▸ EXERCISE DATA
----
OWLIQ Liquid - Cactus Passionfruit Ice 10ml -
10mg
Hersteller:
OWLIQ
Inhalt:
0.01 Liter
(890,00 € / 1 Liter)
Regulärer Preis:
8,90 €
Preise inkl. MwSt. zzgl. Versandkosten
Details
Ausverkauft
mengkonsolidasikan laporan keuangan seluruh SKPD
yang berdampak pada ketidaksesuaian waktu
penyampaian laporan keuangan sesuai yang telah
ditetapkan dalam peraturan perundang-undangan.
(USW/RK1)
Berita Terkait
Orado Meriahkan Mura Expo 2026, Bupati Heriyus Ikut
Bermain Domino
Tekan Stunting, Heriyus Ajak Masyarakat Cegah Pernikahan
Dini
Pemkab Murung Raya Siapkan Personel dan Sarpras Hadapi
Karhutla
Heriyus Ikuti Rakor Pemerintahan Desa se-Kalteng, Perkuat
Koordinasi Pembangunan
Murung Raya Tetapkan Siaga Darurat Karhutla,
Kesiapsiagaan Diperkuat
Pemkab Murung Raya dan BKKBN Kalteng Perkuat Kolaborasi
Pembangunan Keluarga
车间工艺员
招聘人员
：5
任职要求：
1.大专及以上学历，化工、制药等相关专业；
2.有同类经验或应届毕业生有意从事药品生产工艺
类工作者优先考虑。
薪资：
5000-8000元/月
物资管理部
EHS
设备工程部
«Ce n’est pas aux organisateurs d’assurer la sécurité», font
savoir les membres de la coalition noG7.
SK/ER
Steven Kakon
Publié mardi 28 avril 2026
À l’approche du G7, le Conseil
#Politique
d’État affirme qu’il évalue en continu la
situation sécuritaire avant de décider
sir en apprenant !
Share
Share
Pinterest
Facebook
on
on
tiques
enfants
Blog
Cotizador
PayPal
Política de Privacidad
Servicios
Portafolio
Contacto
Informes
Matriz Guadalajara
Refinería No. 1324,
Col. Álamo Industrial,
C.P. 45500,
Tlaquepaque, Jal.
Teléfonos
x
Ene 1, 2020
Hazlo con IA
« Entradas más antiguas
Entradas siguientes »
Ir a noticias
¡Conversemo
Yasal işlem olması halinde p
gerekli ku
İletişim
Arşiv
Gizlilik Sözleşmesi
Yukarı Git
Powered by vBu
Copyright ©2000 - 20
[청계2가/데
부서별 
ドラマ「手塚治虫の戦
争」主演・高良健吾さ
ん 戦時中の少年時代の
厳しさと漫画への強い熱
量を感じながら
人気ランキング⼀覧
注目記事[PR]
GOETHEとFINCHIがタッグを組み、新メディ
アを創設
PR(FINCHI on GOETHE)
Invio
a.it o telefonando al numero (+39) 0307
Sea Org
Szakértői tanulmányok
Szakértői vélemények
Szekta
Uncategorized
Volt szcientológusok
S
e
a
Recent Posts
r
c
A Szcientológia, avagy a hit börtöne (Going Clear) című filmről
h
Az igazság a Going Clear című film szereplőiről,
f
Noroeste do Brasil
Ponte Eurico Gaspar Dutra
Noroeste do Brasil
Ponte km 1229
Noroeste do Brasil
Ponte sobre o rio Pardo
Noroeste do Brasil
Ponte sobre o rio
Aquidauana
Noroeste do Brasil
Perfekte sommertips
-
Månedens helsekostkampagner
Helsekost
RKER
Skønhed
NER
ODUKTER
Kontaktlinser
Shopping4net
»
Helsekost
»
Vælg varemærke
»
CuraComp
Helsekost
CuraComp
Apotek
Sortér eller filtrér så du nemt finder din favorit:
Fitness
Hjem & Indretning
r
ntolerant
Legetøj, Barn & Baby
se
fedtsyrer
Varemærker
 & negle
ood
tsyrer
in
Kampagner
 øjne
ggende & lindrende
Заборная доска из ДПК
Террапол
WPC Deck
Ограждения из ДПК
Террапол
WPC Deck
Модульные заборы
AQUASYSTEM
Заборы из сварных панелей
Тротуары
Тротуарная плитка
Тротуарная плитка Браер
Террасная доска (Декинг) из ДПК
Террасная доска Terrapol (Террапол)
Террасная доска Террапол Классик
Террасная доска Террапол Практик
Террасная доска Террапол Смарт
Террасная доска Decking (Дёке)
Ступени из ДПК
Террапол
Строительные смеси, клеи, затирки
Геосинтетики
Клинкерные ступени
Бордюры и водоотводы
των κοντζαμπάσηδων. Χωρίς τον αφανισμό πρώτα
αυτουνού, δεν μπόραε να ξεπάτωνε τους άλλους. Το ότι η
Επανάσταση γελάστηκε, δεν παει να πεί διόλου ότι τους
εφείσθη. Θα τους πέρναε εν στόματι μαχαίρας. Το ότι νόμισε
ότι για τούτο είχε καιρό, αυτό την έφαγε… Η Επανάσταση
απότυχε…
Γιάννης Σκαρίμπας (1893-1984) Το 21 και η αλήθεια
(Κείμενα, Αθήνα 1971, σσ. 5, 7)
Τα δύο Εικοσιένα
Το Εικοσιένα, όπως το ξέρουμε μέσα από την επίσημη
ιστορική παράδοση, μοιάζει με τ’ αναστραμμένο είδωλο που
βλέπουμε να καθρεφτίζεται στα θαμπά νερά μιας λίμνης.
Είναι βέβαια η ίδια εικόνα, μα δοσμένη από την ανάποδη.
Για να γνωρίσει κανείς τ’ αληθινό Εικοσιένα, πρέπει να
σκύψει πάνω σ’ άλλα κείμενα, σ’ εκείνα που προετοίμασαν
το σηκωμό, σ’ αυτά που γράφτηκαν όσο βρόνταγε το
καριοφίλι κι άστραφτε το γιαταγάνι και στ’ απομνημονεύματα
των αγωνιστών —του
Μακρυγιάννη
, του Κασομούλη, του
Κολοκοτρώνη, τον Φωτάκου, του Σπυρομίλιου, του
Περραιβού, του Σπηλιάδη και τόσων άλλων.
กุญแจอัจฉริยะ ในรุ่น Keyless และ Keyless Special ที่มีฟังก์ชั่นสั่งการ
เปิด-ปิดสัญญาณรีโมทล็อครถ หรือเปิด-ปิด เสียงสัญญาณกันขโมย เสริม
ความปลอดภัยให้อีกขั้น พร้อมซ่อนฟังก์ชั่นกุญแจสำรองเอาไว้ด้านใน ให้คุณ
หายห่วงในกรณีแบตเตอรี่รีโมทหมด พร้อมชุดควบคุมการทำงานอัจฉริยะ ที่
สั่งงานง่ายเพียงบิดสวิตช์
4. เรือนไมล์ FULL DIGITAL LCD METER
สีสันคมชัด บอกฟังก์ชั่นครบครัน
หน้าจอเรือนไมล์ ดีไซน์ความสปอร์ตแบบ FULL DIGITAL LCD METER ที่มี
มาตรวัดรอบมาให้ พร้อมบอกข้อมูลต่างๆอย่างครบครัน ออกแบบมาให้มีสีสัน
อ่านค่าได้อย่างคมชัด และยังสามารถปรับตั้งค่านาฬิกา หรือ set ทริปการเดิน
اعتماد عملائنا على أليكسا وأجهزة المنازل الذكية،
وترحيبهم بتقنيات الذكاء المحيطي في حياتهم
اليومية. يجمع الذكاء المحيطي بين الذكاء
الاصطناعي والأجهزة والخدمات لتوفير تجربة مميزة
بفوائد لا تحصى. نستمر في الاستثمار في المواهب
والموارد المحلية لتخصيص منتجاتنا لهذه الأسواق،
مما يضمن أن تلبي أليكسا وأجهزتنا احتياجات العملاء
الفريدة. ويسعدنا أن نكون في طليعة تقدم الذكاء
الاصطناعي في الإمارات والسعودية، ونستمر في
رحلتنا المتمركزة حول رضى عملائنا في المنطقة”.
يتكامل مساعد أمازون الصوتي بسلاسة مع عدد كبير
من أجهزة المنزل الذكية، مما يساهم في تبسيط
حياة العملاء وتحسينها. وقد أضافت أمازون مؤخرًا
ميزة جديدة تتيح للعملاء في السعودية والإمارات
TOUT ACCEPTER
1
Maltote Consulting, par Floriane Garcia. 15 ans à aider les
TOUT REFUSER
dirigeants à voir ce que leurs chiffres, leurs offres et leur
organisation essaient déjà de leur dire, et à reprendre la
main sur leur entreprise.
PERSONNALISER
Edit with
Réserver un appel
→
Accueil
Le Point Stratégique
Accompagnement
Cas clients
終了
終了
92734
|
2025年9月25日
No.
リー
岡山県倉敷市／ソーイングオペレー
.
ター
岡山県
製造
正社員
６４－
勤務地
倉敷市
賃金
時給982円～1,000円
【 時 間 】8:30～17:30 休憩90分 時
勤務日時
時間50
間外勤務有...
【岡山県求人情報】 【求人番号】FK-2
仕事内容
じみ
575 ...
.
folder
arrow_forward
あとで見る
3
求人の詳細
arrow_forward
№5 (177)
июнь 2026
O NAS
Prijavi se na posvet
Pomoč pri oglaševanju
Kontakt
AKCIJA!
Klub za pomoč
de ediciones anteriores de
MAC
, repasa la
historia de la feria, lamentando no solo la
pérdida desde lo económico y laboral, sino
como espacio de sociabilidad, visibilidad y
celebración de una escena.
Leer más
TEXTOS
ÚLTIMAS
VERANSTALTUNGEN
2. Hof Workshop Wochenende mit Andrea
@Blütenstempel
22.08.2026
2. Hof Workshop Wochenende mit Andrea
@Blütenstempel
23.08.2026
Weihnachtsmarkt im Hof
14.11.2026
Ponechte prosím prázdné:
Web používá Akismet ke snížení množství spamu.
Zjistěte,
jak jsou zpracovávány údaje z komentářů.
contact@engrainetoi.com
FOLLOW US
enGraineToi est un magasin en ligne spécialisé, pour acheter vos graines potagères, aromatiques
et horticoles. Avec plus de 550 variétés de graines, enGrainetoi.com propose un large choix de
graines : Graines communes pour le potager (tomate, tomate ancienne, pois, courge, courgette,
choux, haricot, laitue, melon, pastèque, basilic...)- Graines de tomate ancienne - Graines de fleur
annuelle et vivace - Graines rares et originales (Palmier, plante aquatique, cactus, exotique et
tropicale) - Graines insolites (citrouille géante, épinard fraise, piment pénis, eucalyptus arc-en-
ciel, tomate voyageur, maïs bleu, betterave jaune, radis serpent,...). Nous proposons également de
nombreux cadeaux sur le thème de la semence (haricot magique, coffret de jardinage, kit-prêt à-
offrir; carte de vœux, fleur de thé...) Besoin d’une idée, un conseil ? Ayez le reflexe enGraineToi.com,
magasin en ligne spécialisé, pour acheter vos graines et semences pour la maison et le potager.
----
Tell how many lines of the listing contain the string "ancienne", giving the number without any other words.

▸ EXERCISE RESULT
2